> **LISTED RECORDS**

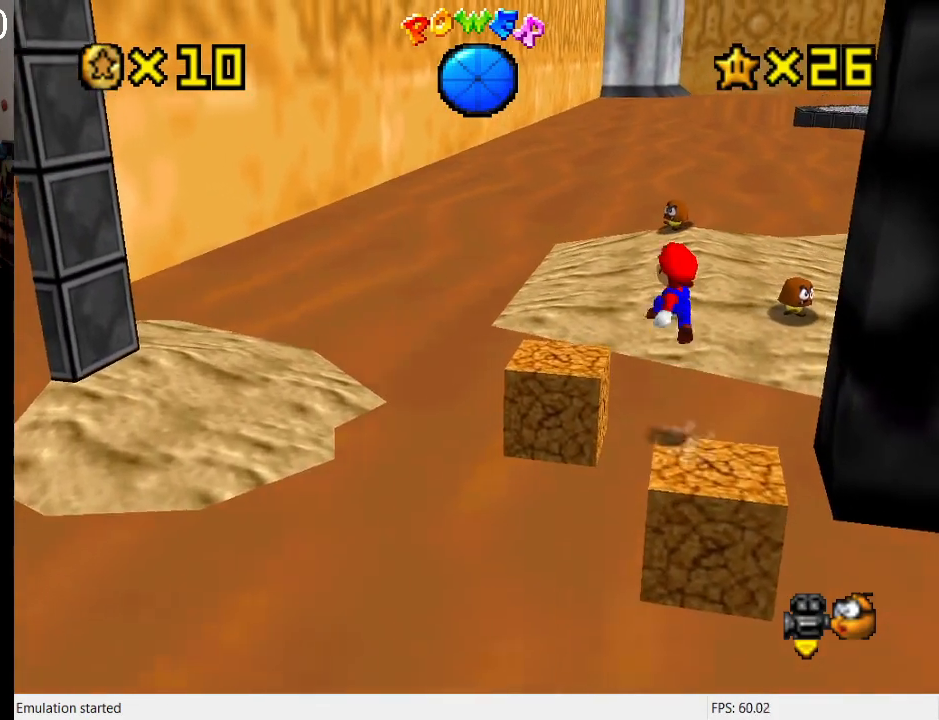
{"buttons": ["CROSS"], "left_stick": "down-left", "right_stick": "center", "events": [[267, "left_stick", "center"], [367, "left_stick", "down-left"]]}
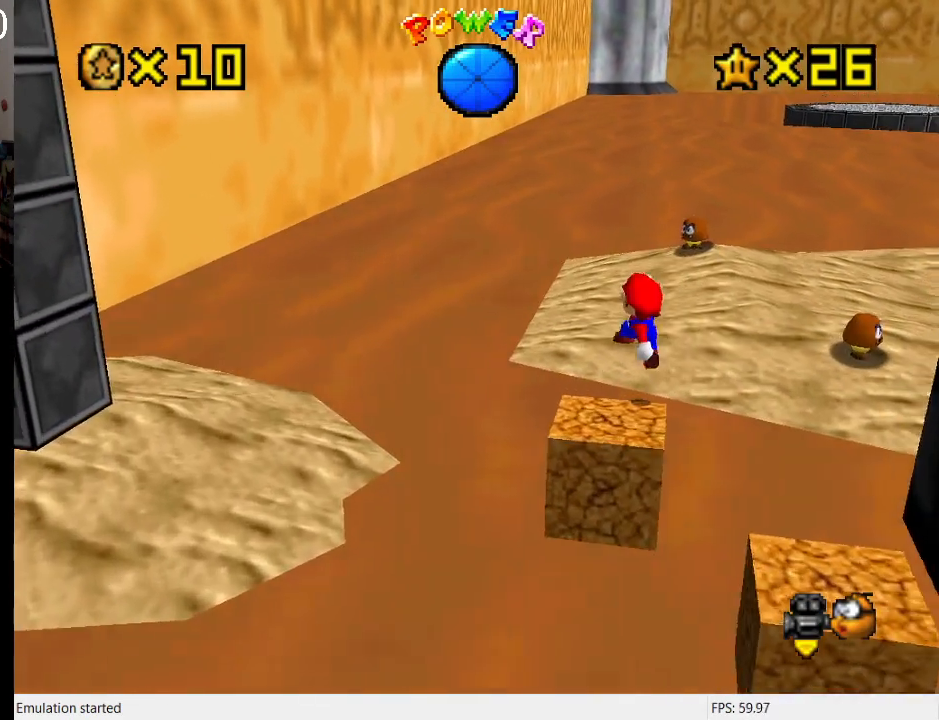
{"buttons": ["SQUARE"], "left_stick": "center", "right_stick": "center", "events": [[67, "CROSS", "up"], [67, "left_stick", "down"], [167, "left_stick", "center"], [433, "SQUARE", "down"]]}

---

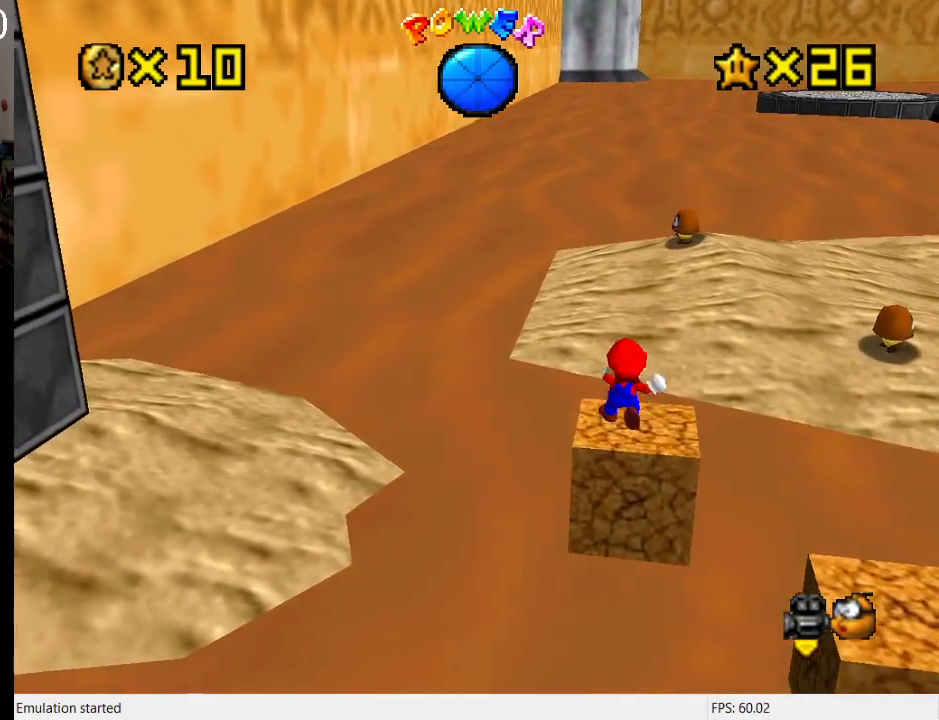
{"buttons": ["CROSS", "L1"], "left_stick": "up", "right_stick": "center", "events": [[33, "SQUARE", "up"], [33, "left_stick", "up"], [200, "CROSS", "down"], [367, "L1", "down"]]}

> **PROBLEM**
Look through the material for "SQUARE". Copy each line that has it.

> **RESPONSE**
{"buttons": ["SQUARE"], "left_stick": "center", "right_stick": "center", "events": [[67, "CROSS", "up"], [67, "left_stick", "down"], [167, "left_stick", "center"], [433, "SQUARE", "down"]]}
{"buttons": ["CROSS", "L1"], "left_stick": "up", "right_stick": "center", "events": [[33, "SQUARE", "up"], [33, "left_stick", "up"], [200, "CROSS", "down"], [367, "L1", "down"]]}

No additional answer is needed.